◆ **Given problem**
Reproduce the lines of the items word for word, starting at the line that contains "phylum: Tracheophyta" and continuing through the end of the items.

◆ **Material for the task**
= = =

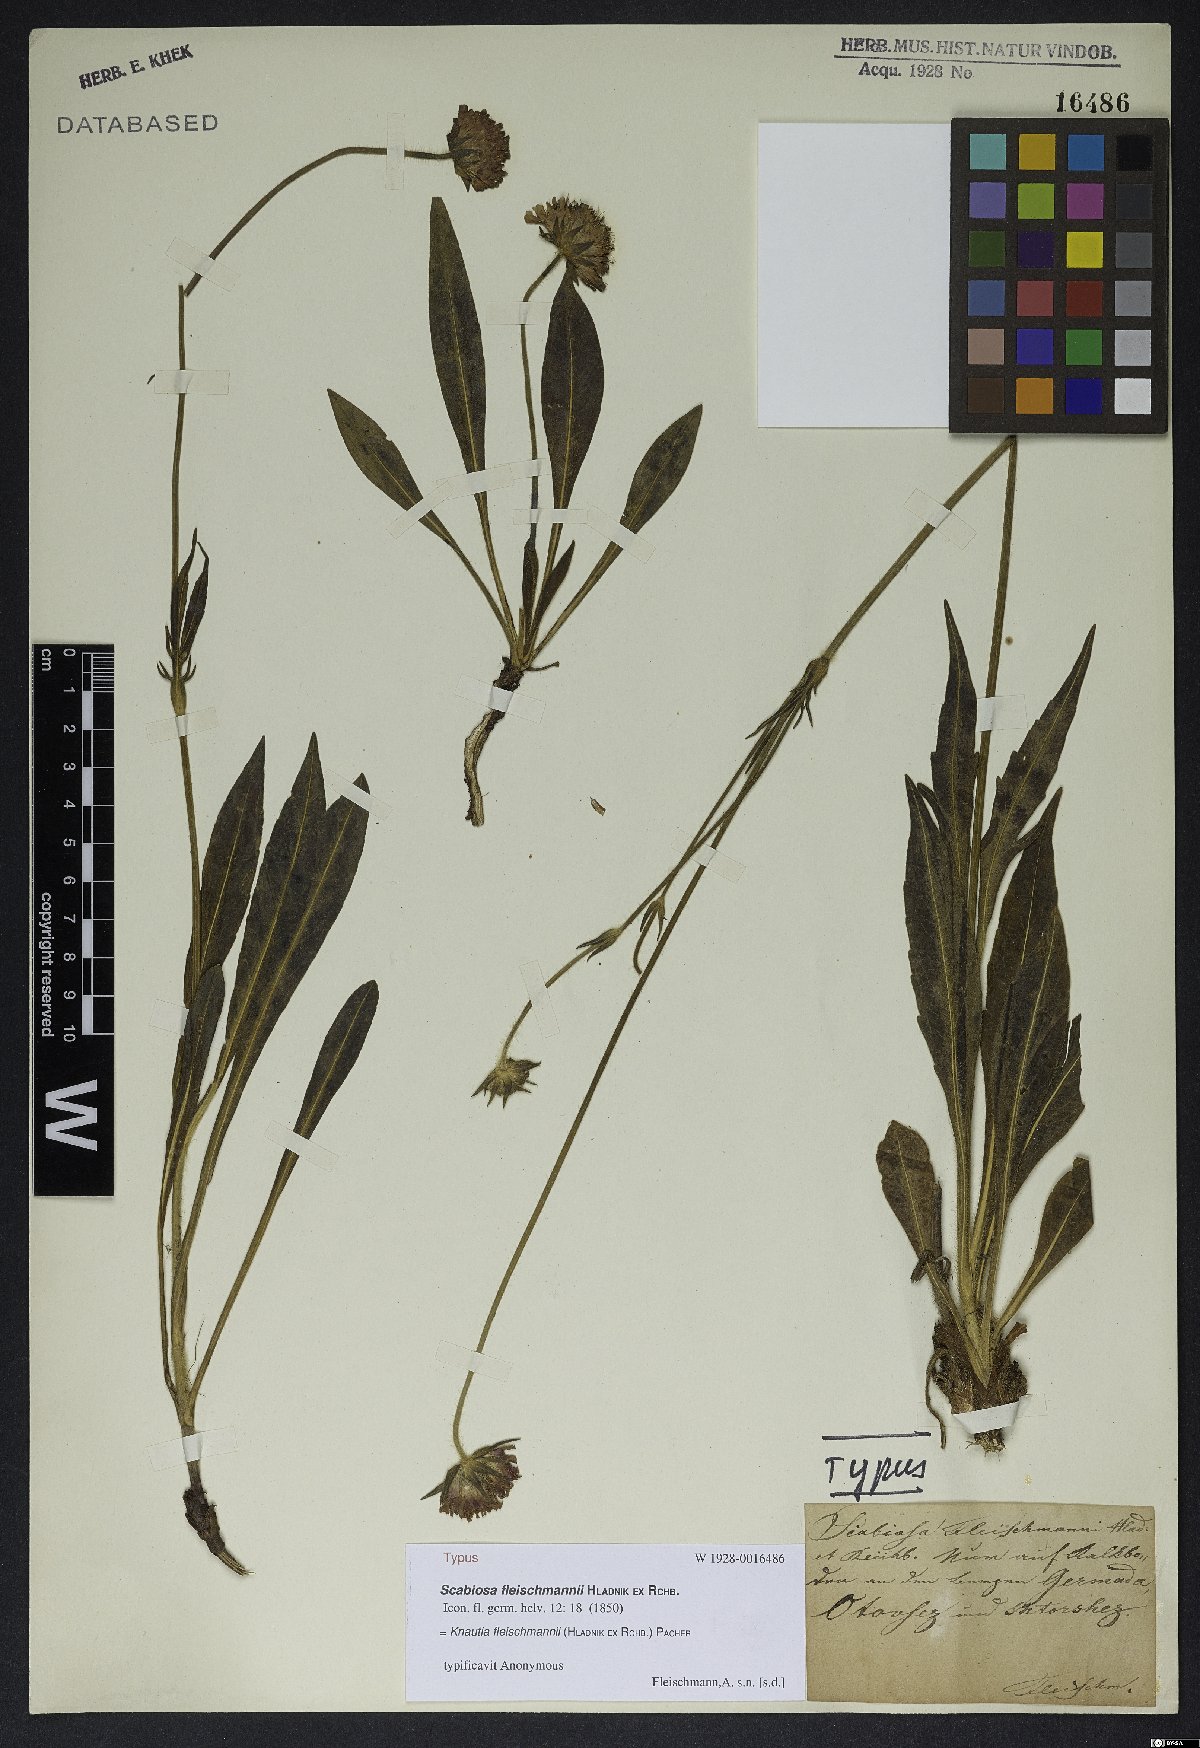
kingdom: Plantae
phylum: Tracheophyta
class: Magnoliopsida
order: Dipsacales
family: Caprifoliaceae
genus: Knautia
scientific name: Knautia fleischmannii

= = =

◆ **Response**
phylum: Tracheophyta
class: Magnoliopsida
order: Dipsacales
family: Caprifoliaceae
genus: Knautia
scientific name: Knautia fleischmannii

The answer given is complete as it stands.